Material for the task:
————————
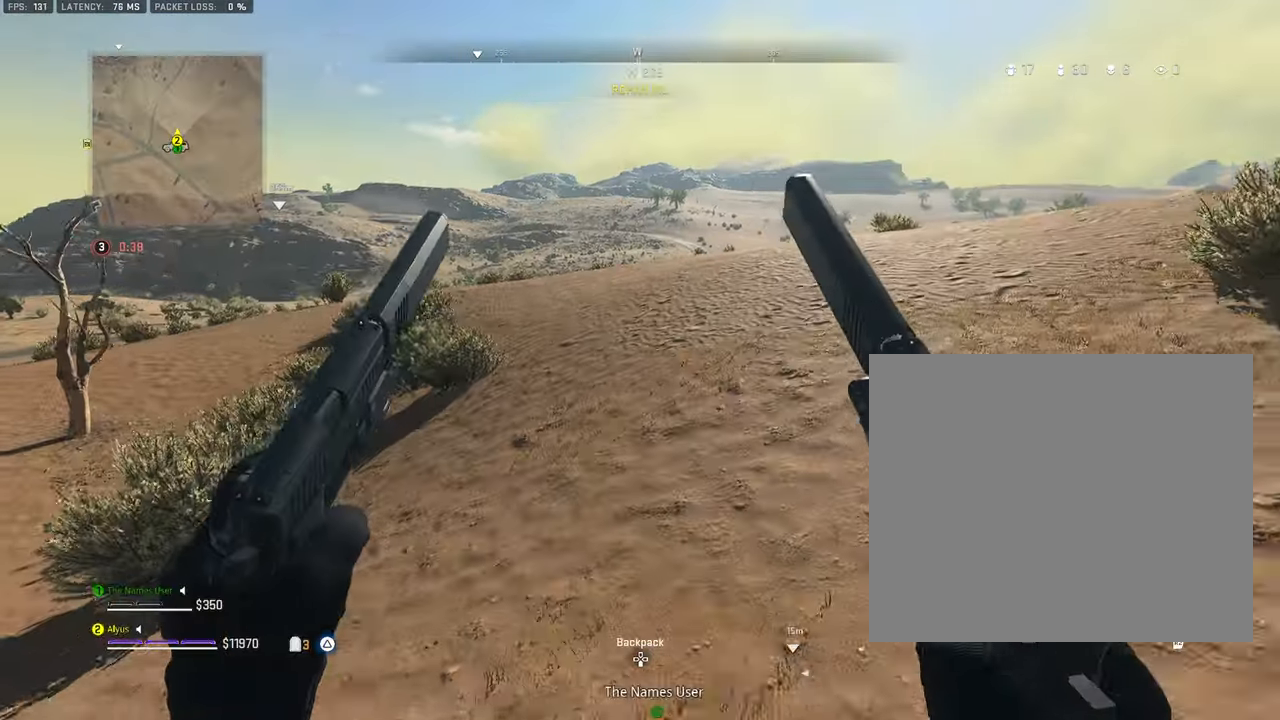
{"buttons": [], "left_stick": "up", "right_stick": "center", "events": [[50, "L3", "up"]]}
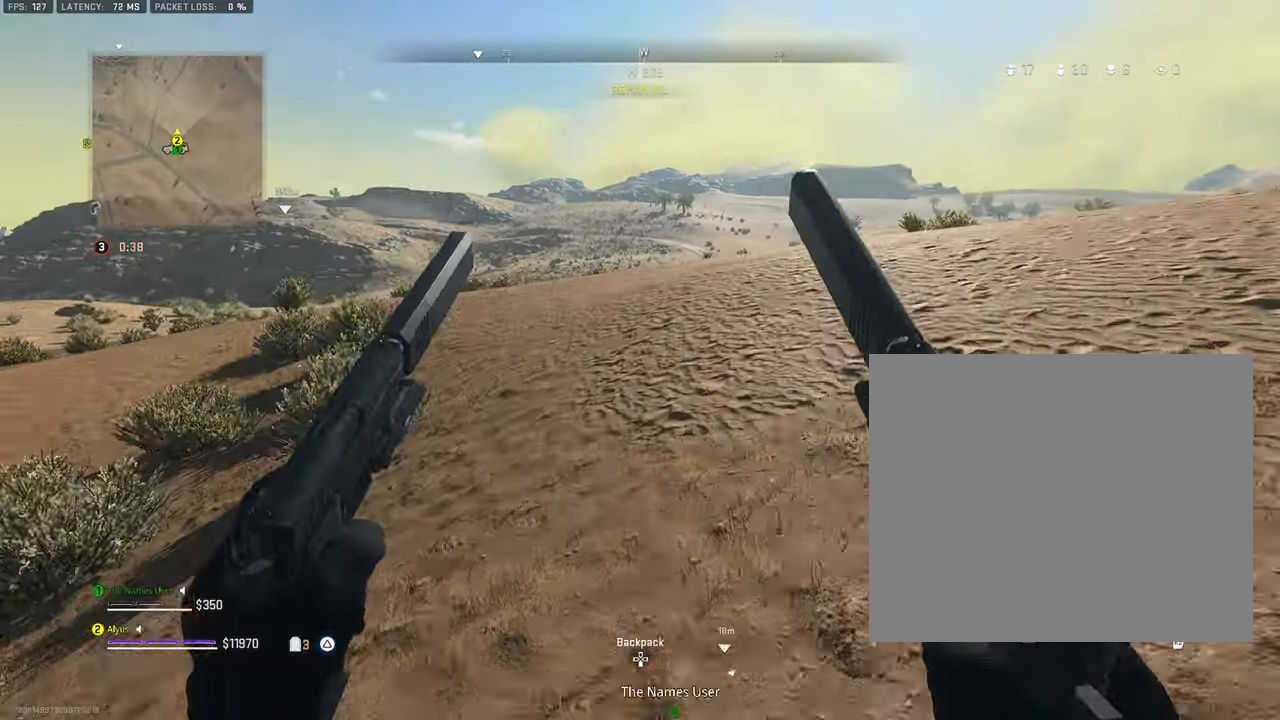
{"buttons": [], "left_stick": "up", "right_stick": "center", "events": []}
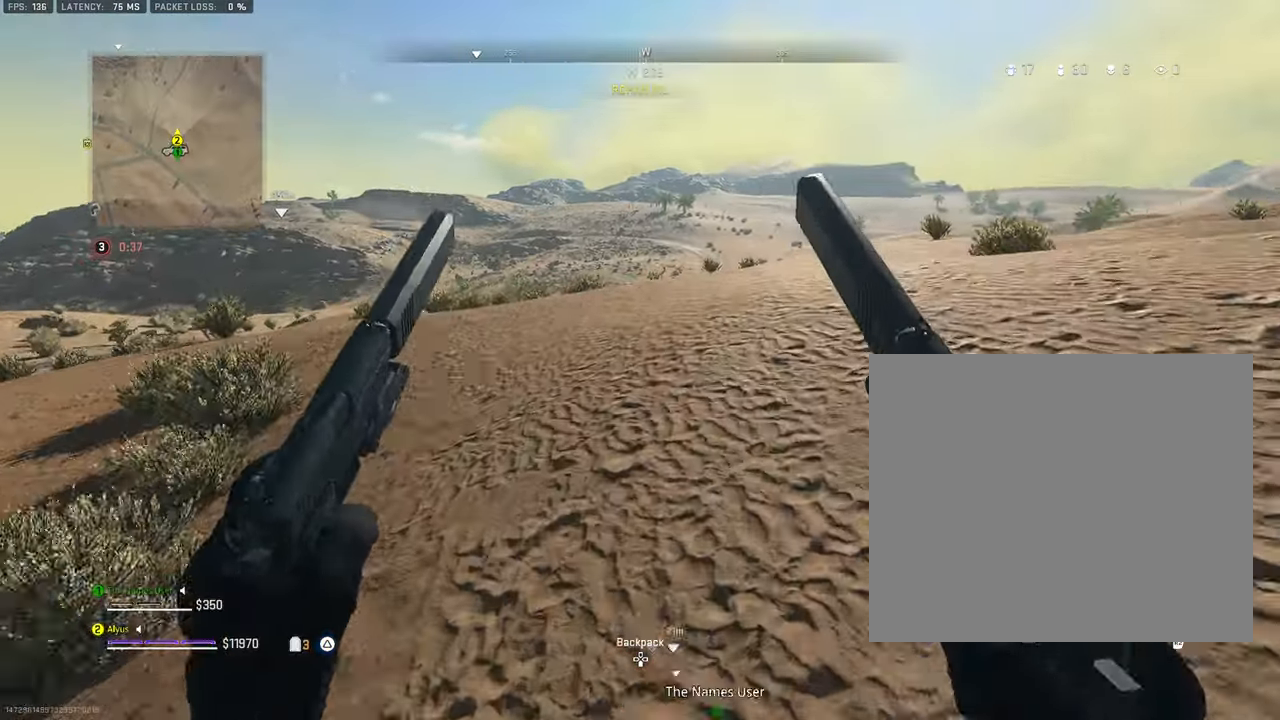
{"buttons": [], "left_stick": "up", "right_stick": "center", "events": [[17, "L3", "down"], [250, "L3", "up"]]}
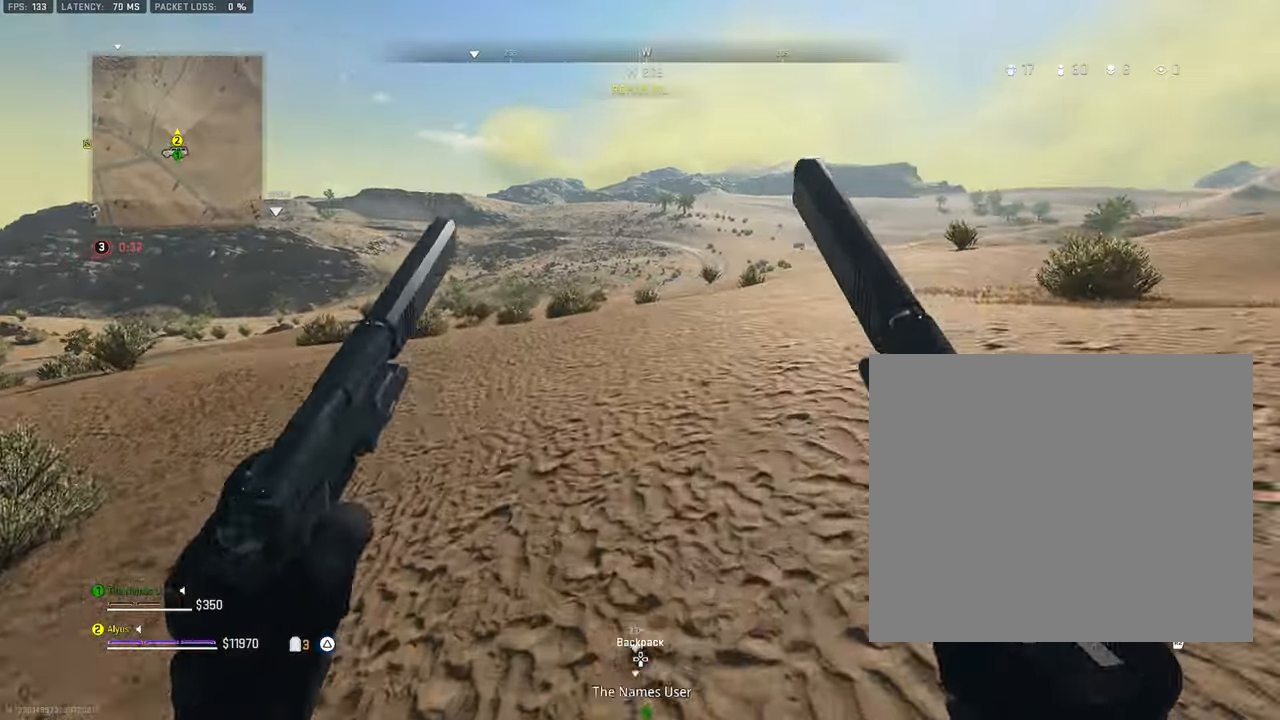
{"buttons": ["L3"], "left_stick": "up", "right_stick": "center", "events": [[150, "right_stick", "right"], [217, "right_stick", "center"], [417, "L3", "down"]]}
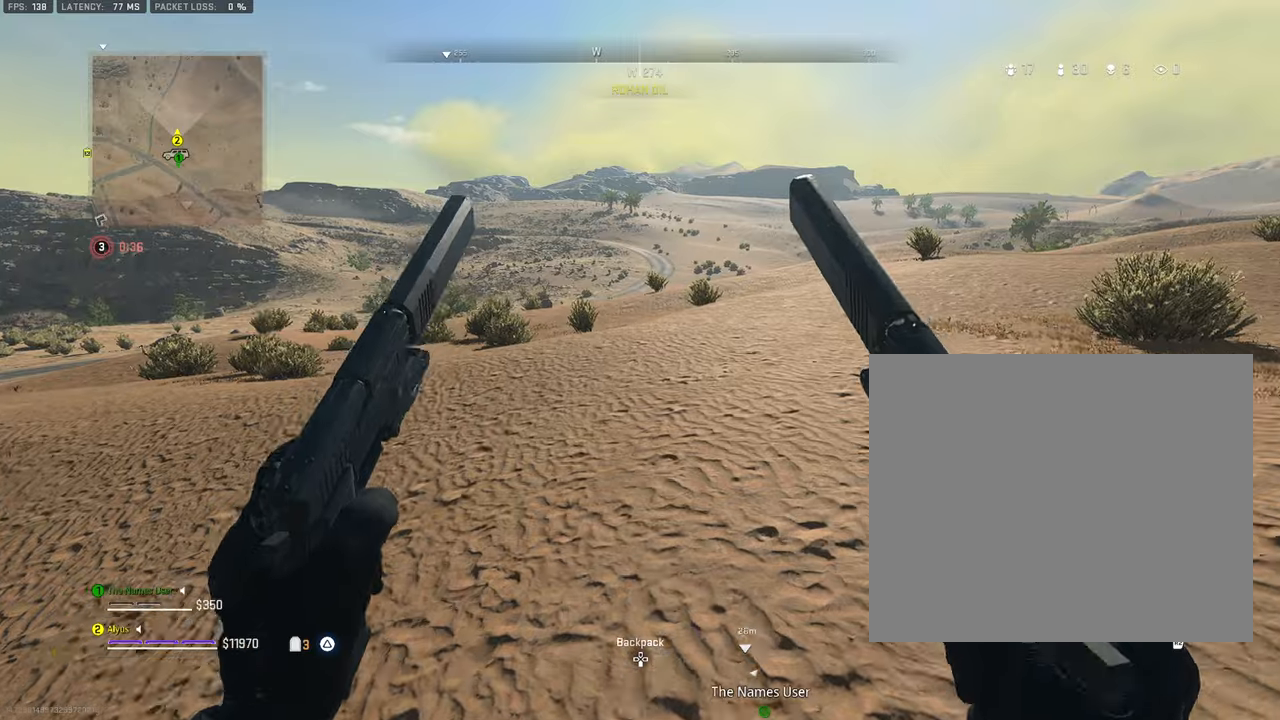
{"buttons": ["L3"], "left_stick": "up", "right_stick": "left", "events": [[100, "L3", "up"], [334, "L3", "down"], [417, "right_stick", "left"]]}
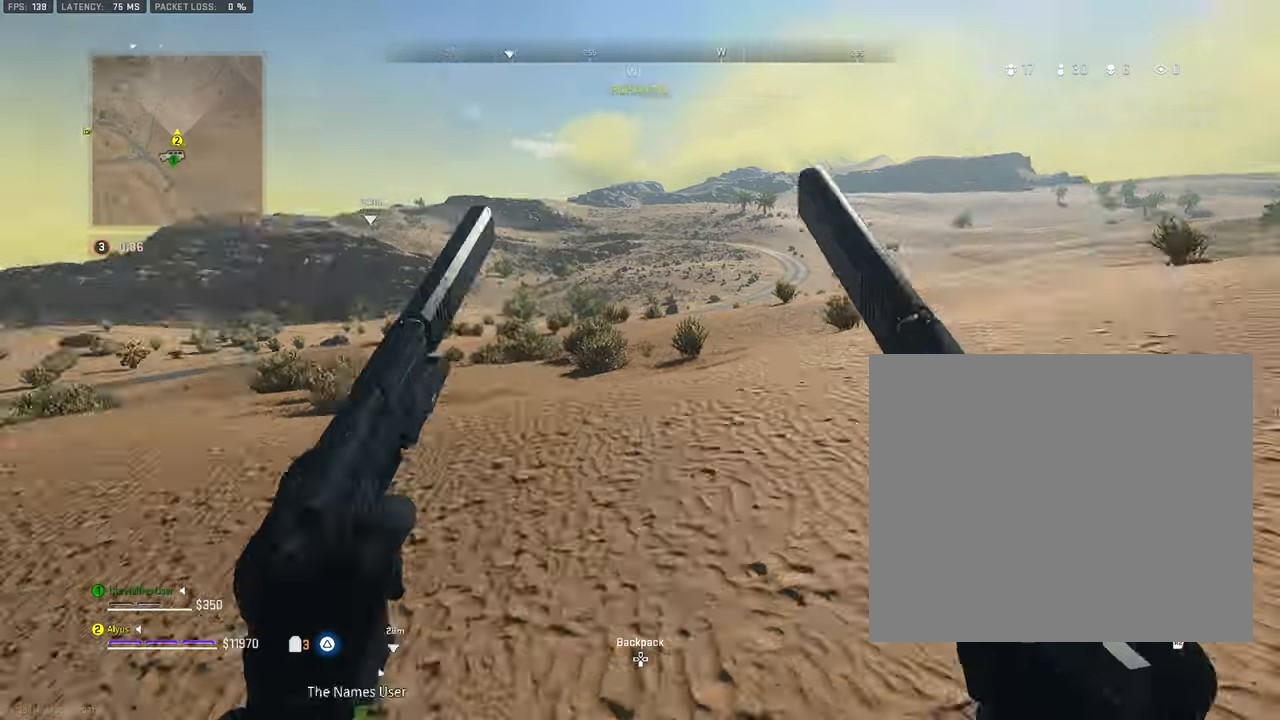
{"buttons": [], "left_stick": "up-right", "right_stick": "left", "events": [[100, "CROSS", "down"], [117, "L3", "up"], [134, "right_stick", "center"], [250, "CROSS", "up"], [417, "left_stick", "up-right"], [500, "right_stick", "left"]]}
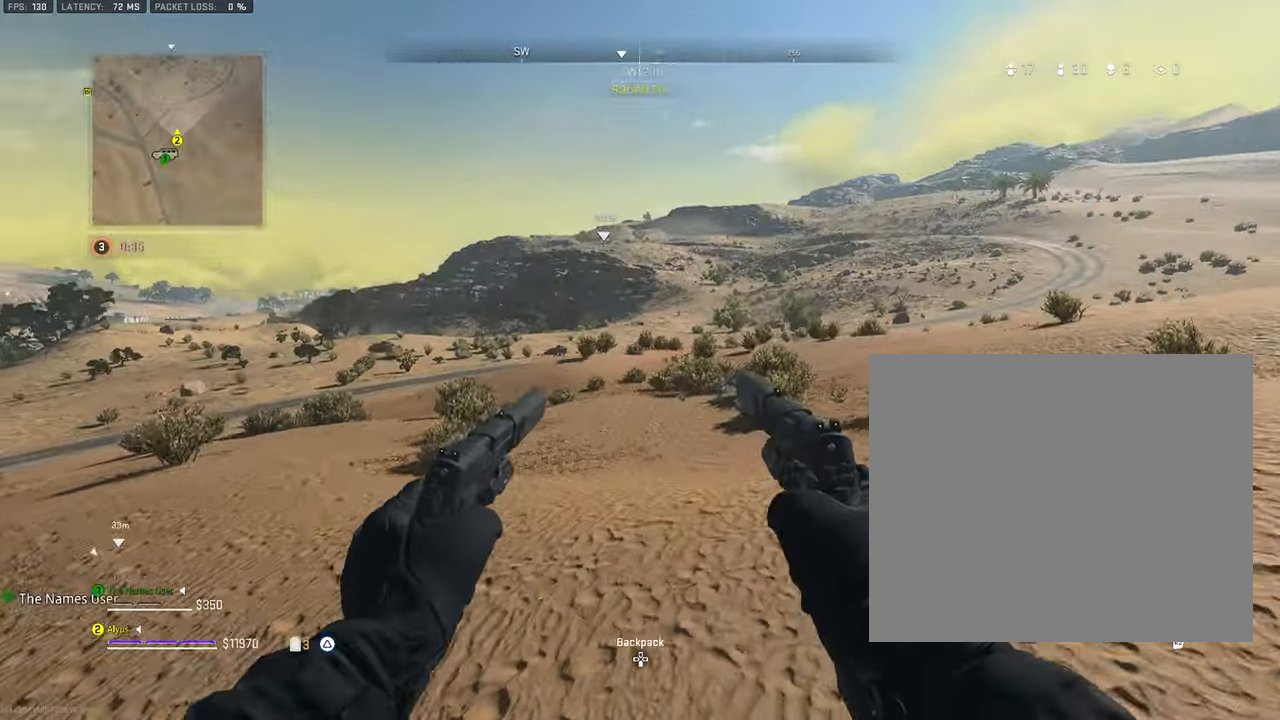
{"buttons": [], "left_stick": "up", "right_stick": "center", "events": [[167, "right_stick", "center"], [267, "right_stick", "right"], [367, "L3", "down"], [467, "left_stick", "up"], [484, "L3", "up"], [500, "right_stick", "center"]]}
————————
What is being asked:
The expected result is a copy of each line in the records where "down" appears.

Solution to the exercise:
{"buttons": [], "left_stick": "up", "right_stick": "center", "events": [[17, "L3", "down"], [250, "L3", "up"]]}
{"buttons": ["L3"], "left_stick": "up", "right_stick": "center", "events": [[150, "right_stick", "right"], [217, "right_stick", "center"], [417, "L3", "down"]]}
{"buttons": ["L3"], "left_stick": "up", "right_stick": "left", "events": [[100, "L3", "up"], [334, "L3", "down"], [417, "right_stick", "left"]]}
{"buttons": [], "left_stick": "up-right", "right_stick": "left", "events": [[100, "CROSS", "down"], [117, "L3", "up"], [134, "right_stick", "center"], [250, "CROSS", "up"], [417, "left_stick", "up-right"], [500, "right_stick", "left"]]}
{"buttons": [], "left_stick": "up", "right_stick": "center", "events": [[167, "right_stick", "center"], [267, "right_stick", "right"], [367, "L3", "down"], [467, "left_stick", "up"], [484, "L3", "up"], [500, "right_stick", "center"]]}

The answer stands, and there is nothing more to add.